Words are not everything

 

November 13th, 2009

 

Jacques Sapir[1]

 

President Medvedev’s speech of November 12th, 2009 has certainly attracted a lot of interest. He made out for a « modernization » drive of the Russian economy. This has not been the first speech made on this topic, either by Medvedev or by Putin, and this speech certainly elaborated on his “Go Russia” article. Still, delivered as the solemn “Address to the Nation”, it has a very significant content.

We are here to quickly review some of the main points of this speech.

 

General assessment

 

President Medvedev’s speech is certainly to be noted for the emphasis he was putting on the “modernization” concept. That can’t be doubted and certainly there are a lot of very positive things said in this speech. But the most important point was the vision behind the message.

 

The foundation of my vision for the future is the firm conviction that Russia can and must become a global power on a completely new basis. Our country’s prestige and national prosperity cannot rest forever on past achievements.

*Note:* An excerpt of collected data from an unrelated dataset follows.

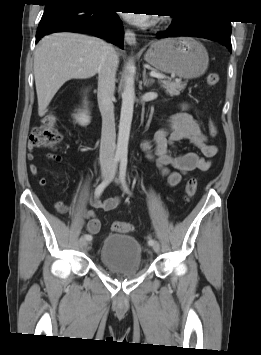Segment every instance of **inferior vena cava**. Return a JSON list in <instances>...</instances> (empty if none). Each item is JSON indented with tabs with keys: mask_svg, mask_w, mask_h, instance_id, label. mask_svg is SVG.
<instances>
[{
	"mask_svg": "<svg viewBox=\"0 0 261 355\" xmlns=\"http://www.w3.org/2000/svg\"><path fill=\"white\" fill-rule=\"evenodd\" d=\"M118 56L112 46L107 47L98 70V105L102 116L100 144L101 168L113 167L115 152L114 91Z\"/></svg>",
	"mask_w": 261,
	"mask_h": 355,
	"instance_id": "602c4592",
	"label": "inferior vena cava"
}]
</instances>
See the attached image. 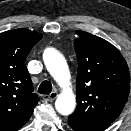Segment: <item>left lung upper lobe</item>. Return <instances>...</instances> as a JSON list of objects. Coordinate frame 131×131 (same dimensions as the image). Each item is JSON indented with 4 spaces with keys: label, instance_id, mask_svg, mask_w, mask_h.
Returning a JSON list of instances; mask_svg holds the SVG:
<instances>
[{
    "label": "left lung upper lobe",
    "instance_id": "obj_1",
    "mask_svg": "<svg viewBox=\"0 0 131 131\" xmlns=\"http://www.w3.org/2000/svg\"><path fill=\"white\" fill-rule=\"evenodd\" d=\"M77 106L68 117L85 131H100L121 113L130 91V75L121 53L106 40L77 30Z\"/></svg>",
    "mask_w": 131,
    "mask_h": 131
}]
</instances>
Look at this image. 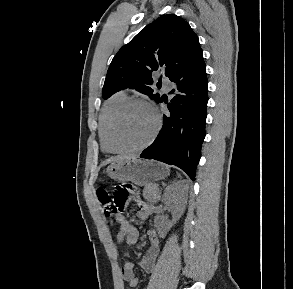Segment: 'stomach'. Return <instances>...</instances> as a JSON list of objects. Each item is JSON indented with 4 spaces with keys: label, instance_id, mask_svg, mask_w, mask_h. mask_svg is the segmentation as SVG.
Instances as JSON below:
<instances>
[{
    "label": "stomach",
    "instance_id": "stomach-1",
    "mask_svg": "<svg viewBox=\"0 0 293 289\" xmlns=\"http://www.w3.org/2000/svg\"><path fill=\"white\" fill-rule=\"evenodd\" d=\"M107 174L119 182L131 181L137 185H148L165 179L169 175V168L160 162L135 157L113 162L107 168Z\"/></svg>",
    "mask_w": 293,
    "mask_h": 289
}]
</instances>
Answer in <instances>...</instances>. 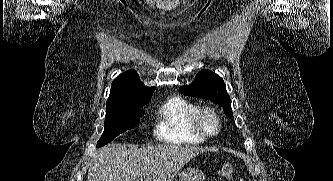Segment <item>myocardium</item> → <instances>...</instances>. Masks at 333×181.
Wrapping results in <instances>:
<instances>
[{
  "label": "myocardium",
  "instance_id": "obj_1",
  "mask_svg": "<svg viewBox=\"0 0 333 181\" xmlns=\"http://www.w3.org/2000/svg\"><path fill=\"white\" fill-rule=\"evenodd\" d=\"M207 116H211L216 122L215 131L209 132L204 127V119ZM194 128L204 138H210L216 136L221 130V119L218 112L211 107L199 108L194 117Z\"/></svg>",
  "mask_w": 333,
  "mask_h": 181
}]
</instances>
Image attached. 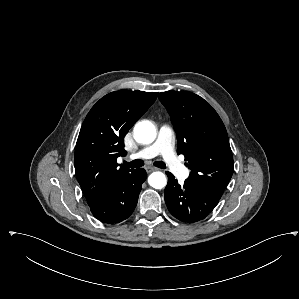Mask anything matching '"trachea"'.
I'll return each mask as SVG.
<instances>
[{
    "label": "trachea",
    "mask_w": 299,
    "mask_h": 299,
    "mask_svg": "<svg viewBox=\"0 0 299 299\" xmlns=\"http://www.w3.org/2000/svg\"><path fill=\"white\" fill-rule=\"evenodd\" d=\"M124 164L128 167H131V168H139V167H142L144 165V162L140 159H136V160H133L131 162L124 161ZM154 165L159 167V168H162V169L166 168L165 163L162 162V161H155Z\"/></svg>",
    "instance_id": "obj_1"
}]
</instances>
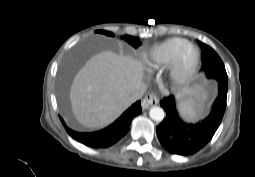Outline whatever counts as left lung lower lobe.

After all, the oil and gas production facilities that generate most of our budget revenue, the nuclear weapons that guarantee our security, and our industrial and utilities infrastructure – most of this was built by Soviet specialists. In other words, it was not we who built it. It is still keeping our country afloat today, but it is rapidly depreciating both morally and physically. »

 

This kind of statement has been frequently made since 2000, but it probably was the first time it was said with such a force. Russia has been and still is living on the legacy of the former Soviet Union. The so-called “transition period” has been unable to promote the modernization it has been expected.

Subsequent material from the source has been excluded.